* [To do]
Copy each line of the records below word for word, in the same order.

* [Input]
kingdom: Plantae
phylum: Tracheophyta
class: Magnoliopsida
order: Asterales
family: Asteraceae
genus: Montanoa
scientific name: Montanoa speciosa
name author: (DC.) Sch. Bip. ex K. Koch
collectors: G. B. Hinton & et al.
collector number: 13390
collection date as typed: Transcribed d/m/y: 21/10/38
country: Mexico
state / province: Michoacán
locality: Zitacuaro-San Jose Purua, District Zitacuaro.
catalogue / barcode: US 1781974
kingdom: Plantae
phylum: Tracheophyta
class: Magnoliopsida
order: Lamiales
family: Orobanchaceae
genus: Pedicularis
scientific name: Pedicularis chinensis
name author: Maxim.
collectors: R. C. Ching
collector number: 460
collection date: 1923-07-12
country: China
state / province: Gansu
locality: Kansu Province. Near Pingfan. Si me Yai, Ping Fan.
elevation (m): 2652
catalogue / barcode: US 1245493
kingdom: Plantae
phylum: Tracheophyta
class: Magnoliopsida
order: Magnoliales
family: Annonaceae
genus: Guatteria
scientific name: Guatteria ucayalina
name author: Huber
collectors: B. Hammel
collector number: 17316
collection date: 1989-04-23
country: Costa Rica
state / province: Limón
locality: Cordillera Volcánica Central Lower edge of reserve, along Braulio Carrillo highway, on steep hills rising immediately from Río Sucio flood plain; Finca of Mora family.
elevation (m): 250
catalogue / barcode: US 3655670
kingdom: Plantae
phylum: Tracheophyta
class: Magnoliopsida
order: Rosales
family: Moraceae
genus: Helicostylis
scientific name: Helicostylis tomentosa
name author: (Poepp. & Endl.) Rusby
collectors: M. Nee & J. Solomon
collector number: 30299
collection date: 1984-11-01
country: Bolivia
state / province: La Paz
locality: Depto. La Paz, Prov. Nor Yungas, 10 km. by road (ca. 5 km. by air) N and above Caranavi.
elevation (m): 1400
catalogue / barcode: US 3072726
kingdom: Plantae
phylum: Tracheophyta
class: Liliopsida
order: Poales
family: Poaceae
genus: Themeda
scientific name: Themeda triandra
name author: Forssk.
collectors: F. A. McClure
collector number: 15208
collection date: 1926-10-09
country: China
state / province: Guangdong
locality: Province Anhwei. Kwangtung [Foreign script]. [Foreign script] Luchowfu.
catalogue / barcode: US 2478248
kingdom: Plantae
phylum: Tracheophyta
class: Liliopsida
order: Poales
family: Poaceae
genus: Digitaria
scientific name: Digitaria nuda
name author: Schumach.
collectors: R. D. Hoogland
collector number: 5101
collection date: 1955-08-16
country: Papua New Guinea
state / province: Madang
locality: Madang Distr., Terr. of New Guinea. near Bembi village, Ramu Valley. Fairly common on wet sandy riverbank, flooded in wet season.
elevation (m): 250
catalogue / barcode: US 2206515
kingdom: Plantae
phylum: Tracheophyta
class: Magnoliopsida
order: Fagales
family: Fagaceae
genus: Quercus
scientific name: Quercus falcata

* [Reply to the exercise]
kingdom: Plantae
phylum: Tracheophyta
class: Magnoliopsida
order: Asterales
family: Asteraceae
genus: Montanoa
scientific name: Montanoa speciosa
name author: (DC.) Sch. Bip. ex K. Koch
collectors: G. B. Hinton & et al.
collector number: 13390
collection date as typed: Transcribed d/m/y: 21/10/38
country: Mexico
state / province: Michoacán
locality: Zitacuaro-San Jose Purua, District Zitacuaro.
catalogue / barcode: US 1781974
kingdom: Plantae
phylum: Tracheophyta
class: Magnoliopsida
order: Lamiales
family: Orobanchaceae
genus: Pedicularis
scientific name: Pedicularis chinensis
name author: Maxim.
collectors: R. C. Ching
collector number: 460
collection date: 1923-07-12
country: China
state / province: Gansu
locality: Kansu Province. Near Pingfan. Si me Yai, Ping Fan.
elevation (m): 2652
catalogue / barcode: US 1245493
kingdom: Plantae
phylum: Tracheophyta
class: Magnoliopsida
order: Magnoliales
family: Annonaceae
genus: Guatteria
scientific name: Guatteria ucayalina
name author: Huber
collectors: B. Hammel
collector number: 17316
collection date: 1989-04-23
country: Costa Rica
state / province: Limón
locality: Cordillera Volcánica Central Lower edge of reserve, along Braulio Carrillo highway, on steep hills rising immediately from Río Sucio flood plain; Finca of Mora family.
elevation (m): 250
catalogue / barcode: US 3655670
kingdom: Plantae
phylum: Tracheophyta
class: Magnoliopsida
order: Rosales
family: Moraceae
genus: Helicostylis
scientific name: Helicostylis tomentosa
name author: (Poepp. & Endl.) Rusby
collectors: M. Nee & J. Solomon
collector number: 30299
collection date: 1984-11-01
country: Bolivia
state / province: La Paz
locality: Depto. La Paz, Prov. Nor Yungas, 10 km. by road (ca. 5 km. by air) N and above Caranavi.
elevation (m): 1400
catalogue / barcode: US 3072726
kingdom: Plantae
phylum: Tracheophyta
class: Liliopsida
order: Poales
family: Poaceae
genus: Themeda
scientific name: Themeda triandra
name author: Forssk.
collectors: F. A. McClure
collector number: 15208
collection date: 1926-10-09
country: China
state / province: Guangdong
locality: Province Anhwei. Kwangtung [Foreign script]. [Foreign script] Luchowfu.
catalogue / barcode: US 2478248
kingdom: Plantae
phylum: Tracheophyta
class: Liliopsida
order: Poales
family: Poaceae
genus: Digitaria
scientific name: Digitaria nuda
name author: Schumach.
collectors: R. D. Hoogland
collector number: 5101
collection date: 1955-08-16
country: Papua New Guinea
state / province: Madang
locality: Madang Distr., Terr. of New Guinea. near Bembi village, Ramu Valley. Fairly common on wet sandy riverbank, flooded in wet season.
elevation (m): 250
catalogue / barcode: US 2206515
kingdom: Plantae
phylum: Tracheophyta
class: Magnoliopsida
order: Fagales
family: Fagaceae
genus: Quercus
scientific name: Quercus falcata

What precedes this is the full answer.